**REQUIRED ACTION**
What you return must match the records word for word.

------ RECORDS PROVIDED ------

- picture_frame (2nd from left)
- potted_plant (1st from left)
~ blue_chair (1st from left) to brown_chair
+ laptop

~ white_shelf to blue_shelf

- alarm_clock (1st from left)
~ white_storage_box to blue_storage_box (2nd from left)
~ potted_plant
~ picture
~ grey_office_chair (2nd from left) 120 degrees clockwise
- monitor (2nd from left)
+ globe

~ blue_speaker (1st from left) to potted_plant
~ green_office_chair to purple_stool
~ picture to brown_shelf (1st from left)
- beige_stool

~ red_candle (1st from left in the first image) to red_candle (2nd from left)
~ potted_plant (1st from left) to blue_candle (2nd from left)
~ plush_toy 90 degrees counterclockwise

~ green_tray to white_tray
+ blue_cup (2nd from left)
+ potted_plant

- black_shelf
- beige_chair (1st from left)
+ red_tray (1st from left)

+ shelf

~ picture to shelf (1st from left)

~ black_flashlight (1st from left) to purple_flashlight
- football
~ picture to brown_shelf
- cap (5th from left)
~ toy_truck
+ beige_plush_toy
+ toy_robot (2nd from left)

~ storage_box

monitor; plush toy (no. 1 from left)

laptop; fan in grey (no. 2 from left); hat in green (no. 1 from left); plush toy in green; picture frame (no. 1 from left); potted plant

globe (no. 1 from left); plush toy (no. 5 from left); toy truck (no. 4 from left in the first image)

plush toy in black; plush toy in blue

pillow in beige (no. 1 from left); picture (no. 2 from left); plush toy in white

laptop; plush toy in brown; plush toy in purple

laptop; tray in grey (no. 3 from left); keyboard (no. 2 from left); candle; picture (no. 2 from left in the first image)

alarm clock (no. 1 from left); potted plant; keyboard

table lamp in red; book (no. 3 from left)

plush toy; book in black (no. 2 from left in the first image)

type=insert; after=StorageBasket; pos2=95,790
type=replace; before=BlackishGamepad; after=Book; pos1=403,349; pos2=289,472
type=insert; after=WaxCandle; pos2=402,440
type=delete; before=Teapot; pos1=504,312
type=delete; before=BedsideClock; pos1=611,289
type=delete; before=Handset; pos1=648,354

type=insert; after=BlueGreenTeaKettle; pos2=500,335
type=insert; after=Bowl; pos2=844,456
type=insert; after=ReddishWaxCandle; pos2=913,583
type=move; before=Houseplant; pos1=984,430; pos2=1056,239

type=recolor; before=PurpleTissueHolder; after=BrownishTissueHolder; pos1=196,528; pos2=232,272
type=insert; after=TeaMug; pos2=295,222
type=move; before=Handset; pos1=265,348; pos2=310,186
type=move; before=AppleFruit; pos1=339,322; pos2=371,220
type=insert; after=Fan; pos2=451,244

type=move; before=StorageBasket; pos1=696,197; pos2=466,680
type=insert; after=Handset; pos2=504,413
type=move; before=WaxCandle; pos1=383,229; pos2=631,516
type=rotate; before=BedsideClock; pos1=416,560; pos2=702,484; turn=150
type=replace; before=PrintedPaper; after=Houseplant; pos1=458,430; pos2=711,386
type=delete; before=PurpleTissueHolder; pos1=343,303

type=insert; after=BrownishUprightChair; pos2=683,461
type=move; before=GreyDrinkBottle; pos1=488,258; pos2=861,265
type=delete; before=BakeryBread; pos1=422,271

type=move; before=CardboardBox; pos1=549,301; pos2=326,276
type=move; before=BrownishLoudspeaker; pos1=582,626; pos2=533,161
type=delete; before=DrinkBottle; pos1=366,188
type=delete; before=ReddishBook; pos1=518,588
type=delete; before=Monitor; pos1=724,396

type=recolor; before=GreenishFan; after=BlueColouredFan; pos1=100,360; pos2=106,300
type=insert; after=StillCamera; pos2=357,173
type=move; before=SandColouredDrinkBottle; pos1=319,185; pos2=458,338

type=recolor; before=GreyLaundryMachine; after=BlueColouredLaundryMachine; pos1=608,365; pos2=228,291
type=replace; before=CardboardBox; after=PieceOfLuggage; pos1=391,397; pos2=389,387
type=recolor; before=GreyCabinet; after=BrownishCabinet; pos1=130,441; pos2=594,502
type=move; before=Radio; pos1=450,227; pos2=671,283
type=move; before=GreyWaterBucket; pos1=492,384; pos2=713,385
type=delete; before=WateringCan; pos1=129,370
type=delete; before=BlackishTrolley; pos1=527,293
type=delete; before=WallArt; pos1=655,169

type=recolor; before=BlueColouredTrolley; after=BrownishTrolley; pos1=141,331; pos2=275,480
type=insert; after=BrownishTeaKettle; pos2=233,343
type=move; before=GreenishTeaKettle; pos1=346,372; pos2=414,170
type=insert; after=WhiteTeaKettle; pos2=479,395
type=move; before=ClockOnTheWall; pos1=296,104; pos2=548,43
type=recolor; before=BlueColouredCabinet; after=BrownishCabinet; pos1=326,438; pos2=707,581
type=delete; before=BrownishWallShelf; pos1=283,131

------

**PROBLEM SOLUTION**
- picture_frame (2nd from left)
- potted_plant (1st from left)
~ blue_chair (1st from left) to brown_chair
+ laptop

~ white_shelf to blue_shelf

- alarm_clock (1st from left)
~ white_storage_box to blue_storage_box (2nd from left)
~ potted_plant
~ picture
~ grey_office_chair (2nd from left) 120 degrees clockwise
- monitor (2nd from left)
+ globe

~ blue_speaker (1st from left) to potted_plant
~ green_office_chair to purple_stool
~ picture to brown_shelf (1st from left)
- beige_stool

~ red_candle (1st from left in the first image) to red_candle (2nd from left)
~ potted_plant (1st from left) to blue_candle (2nd from left)
~ plush_toy 90 degrees counterclockwise

~ green_tray to white_tray
+ blue_cup (2nd from left)
+ potted_plant

- black_shelf
- beige_chair (1st from left)
+ red_tray (1st from left)

+ shelf

~ picture to shelf (1st from left)

~ black_flashlight (1st from left) to purple_flashlight
- football
~ picture to brown_shelf
- cap (5th from left)
~ toy_truck
+ beige_plush_toy
+ toy_robot (2nd from left)

~ storage_box

monitor; plush toy (no. 1 from left)

laptop; fan in grey (no. 2 from left); hat in green (no. 1 from left); plush toy in green; picture frame (no. 1 from left); potted plant

globe (no. 1 from left); plush toy (no. 5 from left); toy truck (no. 4 from left in the first image)

plush toy in black; plush toy in blue

pillow in beige (no. 1 from left); picture (no. 2 from left); plush toy in white

laptop; plush toy in brown; plush toy in purple

laptop; tray in grey (no. 3 from left); keyboard (no. 2 from left); candle; picture (no. 2 from left in the first image)

alarm clock (no. 1 from left); potted plant; keyboard

table lamp in red; book (no. 3 from left)

plush toy; book in black (no. 2 from left in the first image)

type=insert; after=StorageBasket; pos2=95,790
type=replace; before=BlackishGamepad; after=Book; pos1=403,349; pos2=289,472
type=insert; after=WaxCandle; pos2=402,440
type=delete; before=Teapot; pos1=504,312
type=delete; before=BedsideClock; pos1=611,289
type=delete; before=Handset; pos1=648,354

type=insert; after=BlueGreenTeaKettle; pos2=500,335
type=insert; after=Bowl; pos2=844,456
type=insert; after=ReddishWaxCandle; pos2=913,583
type=move; before=Houseplant; pos1=984,430; pos2=1056,239

type=recolor; before=PurpleTissueHolder; after=BrownishTissueHolder; pos1=196,528; pos2=232,272
type=insert; after=TeaMug; pos2=295,222
type=move; before=Handset; pos1=265,348; pos2=310,186
type=move; before=AppleFruit; pos1=339,322; pos2=371,220
type=insert; after=Fan; pos2=451,244

type=move; before=StorageBasket; pos1=696,197; pos2=466,680
type=insert; after=Handset; pos2=504,413
type=move; before=WaxCandle; pos1=383,229; pos2=631,516
type=rotate; before=BedsideClock; pos1=416,560; pos2=702,484; turn=150
type=replace; before=PrintedPaper; after=Houseplant; pos1=458,430; pos2=711,386
type=delete; before=PurpleTissueHolder; pos1=343,303

type=insert; after=BrownishUprightChair; pos2=683,461
type=move; before=GreyDrinkBottle; pos1=488,258; pos2=861,265
type=delete; before=BakeryBread; pos1=422,271

type=move; before=CardboardBox; pos1=549,301; pos2=326,276
type=move; before=BrownishLoudspeaker; pos1=582,626; pos2=533,161
type=delete; before=DrinkBottle; pos1=366,188
type=delete; before=ReddishBook; pos1=518,588
type=delete; before=Monitor; pos1=724,396

type=recolor; before=GreenishFan; after=BlueColouredFan; pos1=100,360; pos2=106,300
type=insert; after=StillCamera; pos2=357,173
type=move; before=SandColouredDrinkBottle; pos1=319,185; pos2=458,338

type=recolor; before=GreyLaundryMachine; after=BlueColouredLaundryMachine; pos1=608,365; pos2=228,291
type=replace; before=CardboardBox; after=PieceOfLuggage; pos1=391,397; pos2=389,387
type=recolor; before=GreyCabinet; after=BrownishCabinet; pos1=130,441; pos2=594,502
type=move; before=Radio; pos1=450,227; pos2=671,283
type=move; before=GreyWaterBucket; pos1=492,384; pos2=713,385
type=delete; before=WateringCan; pos1=129,370
type=delete; before=BlackishTrolley; pos1=527,293
type=delete; before=WallArt; pos1=655,169

type=recolor; before=BlueColouredTrolley; after=BrownishTrolley; pos1=141,331; pos2=275,480
type=insert; after=BrownishTeaKettle; pos2=233,343
type=move; before=GreenishTeaKettle; pos1=346,372; pos2=414,170
type=insert; after=WhiteTeaKettle; pos2=479,395
type=move; before=ClockOnTheWall; pos1=296,104; pos2=548,43
type=recolor; before=BlueColouredCabinet; after=BrownishCabinet; pos1=326,438; pos2=707,581
type=delete; before=BrownishWallShelf; pos1=283,131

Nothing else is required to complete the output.